Pisahkan akun privat dengan akun publik, paham literasi digital, paham pendidikan seksual. Mencegah kecanduan pornografi dengan terapkan peraturan dan disiplin sejak dini, memberikan pondasi agama, memberikan edukasi seks sejak dini.

Sigit Widodo menambahkan, pelecehan seksual adalah salah satu bentuk kekerasan seksual. Pelecehan seksual adalah kekerasan seksual yang dilakukan dalam bentuk tindakan fisik atau non-fisik kepada orang lain, yang berhubungan dengan bagian tubuh seseorang dan terkait hasrat seksual, sehingga mengakibatkan orang lain terintimidasi, terhina, direndahkan, atau dipermalukan.

“Pelecehan seksual secara online tidak menimbulkan dampak fisik, tapi dampak psikologisnya dapat lebih berat. Anak-anak adalah kelompok paling rentan di dunia daring. Dunia daring bukan dunia lain, internet bukan dunia yang sama sekali terpisah dengan dunia offline. Apa yang kita tulis di internet akan dibaca oleh orang lain, foto dan video kita akan disaksikan oleh orang lain,” paparnya.

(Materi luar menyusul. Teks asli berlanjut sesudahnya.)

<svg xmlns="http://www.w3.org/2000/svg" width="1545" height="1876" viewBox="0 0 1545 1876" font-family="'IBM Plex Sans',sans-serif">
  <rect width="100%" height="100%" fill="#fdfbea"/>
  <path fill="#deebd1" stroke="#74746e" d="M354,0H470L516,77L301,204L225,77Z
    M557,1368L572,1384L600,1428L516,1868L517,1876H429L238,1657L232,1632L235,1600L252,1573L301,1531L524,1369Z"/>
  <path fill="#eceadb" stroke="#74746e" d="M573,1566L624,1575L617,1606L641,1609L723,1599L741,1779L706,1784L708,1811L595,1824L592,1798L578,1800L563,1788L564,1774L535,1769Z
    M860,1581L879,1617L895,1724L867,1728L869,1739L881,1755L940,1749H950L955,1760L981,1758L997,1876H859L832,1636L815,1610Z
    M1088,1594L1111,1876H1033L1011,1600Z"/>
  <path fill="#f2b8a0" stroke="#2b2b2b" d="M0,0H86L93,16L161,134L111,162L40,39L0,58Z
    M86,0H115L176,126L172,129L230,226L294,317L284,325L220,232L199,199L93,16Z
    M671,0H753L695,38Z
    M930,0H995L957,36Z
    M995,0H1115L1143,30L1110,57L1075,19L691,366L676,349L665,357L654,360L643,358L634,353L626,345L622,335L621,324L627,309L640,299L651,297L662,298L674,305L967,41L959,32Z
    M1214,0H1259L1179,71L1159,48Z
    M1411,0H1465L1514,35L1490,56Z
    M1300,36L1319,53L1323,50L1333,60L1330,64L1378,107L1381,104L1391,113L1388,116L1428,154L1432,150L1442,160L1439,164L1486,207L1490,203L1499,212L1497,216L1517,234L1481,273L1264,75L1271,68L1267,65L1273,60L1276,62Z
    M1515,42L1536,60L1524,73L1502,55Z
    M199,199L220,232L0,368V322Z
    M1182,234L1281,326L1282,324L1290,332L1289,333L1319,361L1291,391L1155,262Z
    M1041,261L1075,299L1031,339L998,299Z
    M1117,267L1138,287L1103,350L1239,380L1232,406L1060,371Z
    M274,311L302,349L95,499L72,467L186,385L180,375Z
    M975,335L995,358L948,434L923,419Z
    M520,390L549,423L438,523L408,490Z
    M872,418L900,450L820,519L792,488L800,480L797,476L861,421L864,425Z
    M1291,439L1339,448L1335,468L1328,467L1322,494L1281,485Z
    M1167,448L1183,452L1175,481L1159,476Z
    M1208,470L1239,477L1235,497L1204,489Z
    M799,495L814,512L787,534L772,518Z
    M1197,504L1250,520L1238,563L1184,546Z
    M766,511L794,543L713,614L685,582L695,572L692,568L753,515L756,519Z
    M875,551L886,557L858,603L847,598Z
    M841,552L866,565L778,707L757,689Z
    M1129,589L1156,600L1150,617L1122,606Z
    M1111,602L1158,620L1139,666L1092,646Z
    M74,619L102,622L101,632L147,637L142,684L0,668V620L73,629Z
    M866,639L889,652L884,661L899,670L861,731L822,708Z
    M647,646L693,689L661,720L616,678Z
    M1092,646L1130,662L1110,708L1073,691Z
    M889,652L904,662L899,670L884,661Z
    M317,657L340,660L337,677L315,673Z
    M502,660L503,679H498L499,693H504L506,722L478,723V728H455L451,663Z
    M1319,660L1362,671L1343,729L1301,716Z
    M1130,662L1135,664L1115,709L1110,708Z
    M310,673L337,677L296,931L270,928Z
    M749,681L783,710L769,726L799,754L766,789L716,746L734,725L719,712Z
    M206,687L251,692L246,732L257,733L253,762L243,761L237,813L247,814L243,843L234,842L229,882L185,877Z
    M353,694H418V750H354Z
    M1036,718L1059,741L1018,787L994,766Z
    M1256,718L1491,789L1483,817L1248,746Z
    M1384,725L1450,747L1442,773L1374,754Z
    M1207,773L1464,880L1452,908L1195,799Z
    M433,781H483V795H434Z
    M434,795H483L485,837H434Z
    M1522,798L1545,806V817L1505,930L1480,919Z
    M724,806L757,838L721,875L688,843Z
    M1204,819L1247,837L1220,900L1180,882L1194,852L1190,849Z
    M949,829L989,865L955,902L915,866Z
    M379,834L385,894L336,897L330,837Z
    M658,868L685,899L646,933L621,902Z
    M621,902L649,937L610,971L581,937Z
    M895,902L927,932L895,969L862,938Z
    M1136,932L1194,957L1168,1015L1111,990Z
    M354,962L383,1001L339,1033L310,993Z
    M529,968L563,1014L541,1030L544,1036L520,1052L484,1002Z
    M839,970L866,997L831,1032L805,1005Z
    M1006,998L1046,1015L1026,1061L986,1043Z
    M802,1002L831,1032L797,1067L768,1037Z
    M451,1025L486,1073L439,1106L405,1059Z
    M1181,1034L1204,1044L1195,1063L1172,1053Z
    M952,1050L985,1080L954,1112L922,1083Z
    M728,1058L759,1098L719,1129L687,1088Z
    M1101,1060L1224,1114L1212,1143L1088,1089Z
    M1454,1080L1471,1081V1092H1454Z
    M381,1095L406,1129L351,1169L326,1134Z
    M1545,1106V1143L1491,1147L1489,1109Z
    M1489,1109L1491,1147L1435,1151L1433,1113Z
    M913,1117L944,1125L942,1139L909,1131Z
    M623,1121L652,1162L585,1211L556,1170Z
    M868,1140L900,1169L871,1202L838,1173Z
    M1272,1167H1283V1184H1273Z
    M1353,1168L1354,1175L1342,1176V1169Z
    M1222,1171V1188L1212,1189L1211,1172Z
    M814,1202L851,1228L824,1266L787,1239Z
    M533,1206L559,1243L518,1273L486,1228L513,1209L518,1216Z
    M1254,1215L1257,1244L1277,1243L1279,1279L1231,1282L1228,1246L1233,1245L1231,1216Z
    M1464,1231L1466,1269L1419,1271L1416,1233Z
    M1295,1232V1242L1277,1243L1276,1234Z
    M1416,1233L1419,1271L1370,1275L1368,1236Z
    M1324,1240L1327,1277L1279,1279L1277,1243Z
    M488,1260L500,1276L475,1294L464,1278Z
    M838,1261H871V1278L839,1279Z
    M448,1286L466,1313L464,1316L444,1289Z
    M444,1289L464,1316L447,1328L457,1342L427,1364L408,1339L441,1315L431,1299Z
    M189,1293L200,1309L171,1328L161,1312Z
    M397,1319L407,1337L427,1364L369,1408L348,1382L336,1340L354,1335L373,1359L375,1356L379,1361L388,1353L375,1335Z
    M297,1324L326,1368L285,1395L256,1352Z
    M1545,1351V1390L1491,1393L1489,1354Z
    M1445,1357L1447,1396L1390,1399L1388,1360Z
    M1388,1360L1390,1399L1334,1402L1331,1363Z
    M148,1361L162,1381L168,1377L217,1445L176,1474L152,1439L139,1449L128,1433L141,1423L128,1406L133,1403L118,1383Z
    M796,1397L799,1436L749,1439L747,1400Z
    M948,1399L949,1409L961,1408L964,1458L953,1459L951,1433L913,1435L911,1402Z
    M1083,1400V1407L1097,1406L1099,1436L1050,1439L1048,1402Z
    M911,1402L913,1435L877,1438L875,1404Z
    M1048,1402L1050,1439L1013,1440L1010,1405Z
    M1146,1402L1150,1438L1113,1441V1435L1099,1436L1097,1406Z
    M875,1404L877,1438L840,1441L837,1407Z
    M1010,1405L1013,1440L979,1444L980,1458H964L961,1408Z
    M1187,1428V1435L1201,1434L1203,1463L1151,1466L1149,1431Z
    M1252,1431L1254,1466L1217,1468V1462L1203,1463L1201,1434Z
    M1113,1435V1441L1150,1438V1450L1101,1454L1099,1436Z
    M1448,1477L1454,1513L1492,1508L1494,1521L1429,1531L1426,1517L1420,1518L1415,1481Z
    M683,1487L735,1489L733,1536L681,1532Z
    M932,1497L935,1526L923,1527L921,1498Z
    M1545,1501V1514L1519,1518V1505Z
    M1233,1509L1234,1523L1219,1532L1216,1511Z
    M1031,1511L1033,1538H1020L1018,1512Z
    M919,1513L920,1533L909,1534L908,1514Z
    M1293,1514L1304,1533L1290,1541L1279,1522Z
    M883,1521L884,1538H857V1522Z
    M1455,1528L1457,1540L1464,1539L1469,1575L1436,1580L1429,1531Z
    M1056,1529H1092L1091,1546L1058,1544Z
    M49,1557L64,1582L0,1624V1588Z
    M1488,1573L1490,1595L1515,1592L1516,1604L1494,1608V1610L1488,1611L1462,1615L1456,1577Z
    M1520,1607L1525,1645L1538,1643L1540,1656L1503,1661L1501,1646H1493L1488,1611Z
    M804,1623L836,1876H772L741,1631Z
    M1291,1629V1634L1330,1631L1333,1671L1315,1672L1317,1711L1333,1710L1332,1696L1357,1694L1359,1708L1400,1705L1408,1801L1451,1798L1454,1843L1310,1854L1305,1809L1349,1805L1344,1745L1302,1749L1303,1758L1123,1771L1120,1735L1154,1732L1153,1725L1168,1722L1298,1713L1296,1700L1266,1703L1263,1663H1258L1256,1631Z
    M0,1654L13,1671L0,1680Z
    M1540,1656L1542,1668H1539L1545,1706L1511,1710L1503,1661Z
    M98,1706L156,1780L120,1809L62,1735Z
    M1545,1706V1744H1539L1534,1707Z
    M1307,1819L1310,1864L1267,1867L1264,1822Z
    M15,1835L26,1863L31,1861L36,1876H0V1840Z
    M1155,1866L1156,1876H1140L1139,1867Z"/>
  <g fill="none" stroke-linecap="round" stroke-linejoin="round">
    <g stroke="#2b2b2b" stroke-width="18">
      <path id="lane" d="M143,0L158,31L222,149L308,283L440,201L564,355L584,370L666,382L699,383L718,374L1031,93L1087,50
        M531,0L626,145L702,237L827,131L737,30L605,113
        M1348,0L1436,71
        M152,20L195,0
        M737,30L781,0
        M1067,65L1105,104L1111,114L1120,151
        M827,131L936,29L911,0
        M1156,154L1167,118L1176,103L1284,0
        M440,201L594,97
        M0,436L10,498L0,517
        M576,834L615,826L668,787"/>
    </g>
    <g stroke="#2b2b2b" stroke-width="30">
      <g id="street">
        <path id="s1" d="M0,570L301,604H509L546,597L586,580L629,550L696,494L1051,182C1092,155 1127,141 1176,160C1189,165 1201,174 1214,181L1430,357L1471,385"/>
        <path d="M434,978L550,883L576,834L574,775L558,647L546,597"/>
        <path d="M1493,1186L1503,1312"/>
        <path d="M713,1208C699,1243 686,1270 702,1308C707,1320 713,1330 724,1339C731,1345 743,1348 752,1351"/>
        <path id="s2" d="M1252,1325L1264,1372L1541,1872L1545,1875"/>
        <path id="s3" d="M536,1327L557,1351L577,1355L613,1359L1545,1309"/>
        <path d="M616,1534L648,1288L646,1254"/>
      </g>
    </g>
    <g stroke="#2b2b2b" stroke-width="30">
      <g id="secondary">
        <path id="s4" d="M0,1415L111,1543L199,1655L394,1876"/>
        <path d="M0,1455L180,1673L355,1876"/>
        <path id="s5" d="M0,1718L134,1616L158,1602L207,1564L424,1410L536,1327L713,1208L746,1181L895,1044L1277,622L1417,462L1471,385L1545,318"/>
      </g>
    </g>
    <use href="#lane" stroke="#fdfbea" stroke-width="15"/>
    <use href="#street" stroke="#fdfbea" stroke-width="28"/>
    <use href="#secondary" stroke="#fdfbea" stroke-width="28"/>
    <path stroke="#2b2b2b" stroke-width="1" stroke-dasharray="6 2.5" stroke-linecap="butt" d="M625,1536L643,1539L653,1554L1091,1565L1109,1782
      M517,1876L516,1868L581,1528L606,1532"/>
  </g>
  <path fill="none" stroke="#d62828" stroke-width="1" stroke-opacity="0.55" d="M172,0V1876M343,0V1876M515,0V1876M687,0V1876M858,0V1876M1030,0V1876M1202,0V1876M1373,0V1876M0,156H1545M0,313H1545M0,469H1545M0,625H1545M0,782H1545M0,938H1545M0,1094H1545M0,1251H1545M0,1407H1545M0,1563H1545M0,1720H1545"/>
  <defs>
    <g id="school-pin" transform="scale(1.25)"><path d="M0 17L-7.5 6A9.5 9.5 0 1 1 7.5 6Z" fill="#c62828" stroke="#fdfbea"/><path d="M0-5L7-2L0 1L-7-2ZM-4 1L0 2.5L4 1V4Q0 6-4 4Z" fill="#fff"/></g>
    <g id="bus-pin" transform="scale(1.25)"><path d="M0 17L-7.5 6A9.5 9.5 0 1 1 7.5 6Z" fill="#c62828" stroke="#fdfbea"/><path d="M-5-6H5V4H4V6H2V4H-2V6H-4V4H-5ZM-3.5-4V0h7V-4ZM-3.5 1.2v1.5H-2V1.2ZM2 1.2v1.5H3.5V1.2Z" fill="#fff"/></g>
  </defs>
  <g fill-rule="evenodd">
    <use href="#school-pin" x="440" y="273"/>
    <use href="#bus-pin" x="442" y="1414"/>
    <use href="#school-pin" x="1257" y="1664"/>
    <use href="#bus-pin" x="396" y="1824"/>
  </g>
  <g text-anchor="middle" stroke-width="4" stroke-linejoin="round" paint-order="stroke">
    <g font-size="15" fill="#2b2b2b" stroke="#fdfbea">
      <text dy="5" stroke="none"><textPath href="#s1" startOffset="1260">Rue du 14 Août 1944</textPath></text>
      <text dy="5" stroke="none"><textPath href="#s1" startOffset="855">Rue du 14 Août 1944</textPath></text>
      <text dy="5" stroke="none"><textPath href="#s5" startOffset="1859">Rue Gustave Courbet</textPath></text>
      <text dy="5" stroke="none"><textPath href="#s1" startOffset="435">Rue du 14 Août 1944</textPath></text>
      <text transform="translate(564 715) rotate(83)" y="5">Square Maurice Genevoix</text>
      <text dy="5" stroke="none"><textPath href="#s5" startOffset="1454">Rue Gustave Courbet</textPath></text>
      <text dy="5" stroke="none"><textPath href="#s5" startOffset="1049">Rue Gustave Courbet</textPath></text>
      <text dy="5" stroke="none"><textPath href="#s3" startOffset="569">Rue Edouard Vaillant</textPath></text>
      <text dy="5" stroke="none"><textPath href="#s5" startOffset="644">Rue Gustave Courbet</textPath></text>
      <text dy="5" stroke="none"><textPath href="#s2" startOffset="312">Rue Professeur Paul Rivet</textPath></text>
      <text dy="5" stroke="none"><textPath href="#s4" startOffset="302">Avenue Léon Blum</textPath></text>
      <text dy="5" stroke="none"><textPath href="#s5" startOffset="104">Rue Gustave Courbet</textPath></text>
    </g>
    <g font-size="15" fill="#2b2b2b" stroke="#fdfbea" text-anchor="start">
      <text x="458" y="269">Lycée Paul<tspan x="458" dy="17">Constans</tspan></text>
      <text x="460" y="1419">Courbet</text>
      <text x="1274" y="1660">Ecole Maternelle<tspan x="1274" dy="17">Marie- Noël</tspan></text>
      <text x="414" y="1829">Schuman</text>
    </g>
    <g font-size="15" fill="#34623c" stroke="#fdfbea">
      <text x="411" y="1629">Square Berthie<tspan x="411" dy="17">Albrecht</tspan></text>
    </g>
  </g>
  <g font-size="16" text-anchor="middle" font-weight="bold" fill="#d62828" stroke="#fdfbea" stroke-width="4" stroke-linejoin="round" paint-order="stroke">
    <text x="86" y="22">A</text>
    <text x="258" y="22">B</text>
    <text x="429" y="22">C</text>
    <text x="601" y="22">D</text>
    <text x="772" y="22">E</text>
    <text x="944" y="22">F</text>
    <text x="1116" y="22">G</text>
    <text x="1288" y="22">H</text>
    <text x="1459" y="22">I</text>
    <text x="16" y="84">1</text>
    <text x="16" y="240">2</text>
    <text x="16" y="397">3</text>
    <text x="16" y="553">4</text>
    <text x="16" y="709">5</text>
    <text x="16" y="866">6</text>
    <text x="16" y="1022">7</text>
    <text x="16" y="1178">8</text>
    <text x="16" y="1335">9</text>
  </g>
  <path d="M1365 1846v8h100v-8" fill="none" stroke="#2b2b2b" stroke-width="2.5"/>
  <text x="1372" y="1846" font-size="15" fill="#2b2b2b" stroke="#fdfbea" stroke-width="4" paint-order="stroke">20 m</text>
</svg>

Gervando Jeorista turut menjelaskan, konten negatif atau konten ilegal di dalam UU 11/2008 tentang ITE yang telah diubah melalui UU 19/2016 (UU ITE) dijelaskan sebagai informasi dan/atau dokumen elektronik yang memiliki muatan yang melanggar kesusilaan, perjudian, penghinaan atau pencemaran nama baik, pemerasan dan/atau pengancaman, penyebaran berita bohong dan menyesatkan sehingga mengakibatkan kerugian pengguna.

“Tidak perlu mendistribusikan konten negatif. Dasar utamanya adalah pertanyaan apakah konten kita benar (obyektif, sesuai fakta), penting, dibutuhkan (inspiratif) dan memiliki niatan baik untuk orang lain (tidak memihak, tidak merugikan). Selanjutnya, perlu dipastikan apakah konten kita datang dari sumber yang kredibel?” katanya.

Sebagai pembicara terakhir, Mia Angeline mengatakan, kondisi yang melatari seseorang tertarik pornografi di antaranya bosan, kesepian, lelah, emosi, dan tertekan.

“Yang harus kita hadapi yaitu dengan cara rutin perbaharui password, setting privasi di social media, cek dulu sebelum posting, jangan cepat percaya pada orang yang baru dikenal. Jangan sebarkan data pribadi Tidak menyebarkan hal privasi di internet. Untuk orangtua dengan pelajari aplikasi yang dipakai anak,” katanya.

Dalam sesi KOL, Astari Vern mengatakan, pastinya kalau bisa kita bermain di sosial media tapi itu selalu ada dampak positif dan juga dampak negatif. “Yang harus dihindari itu adalah di mana kita pergunakan data personal diri kita. Jangan sebar foto atau konten ke teman-teman. Kita harus lebih dewasa dan bijak menggunakan sosial media.”

Salah satu peserta bernama Eka menanyakan, apakah boleh mengirimkan stiker yang berbau pornografi di WhatsApp? Langkah apa yang harus kita lakukan ketika Ada teman yang mengirimkan hal tersebut?

“Bilang kepada temen kita untuk menghapusnya jika itu belum izin,” jawab Sigit.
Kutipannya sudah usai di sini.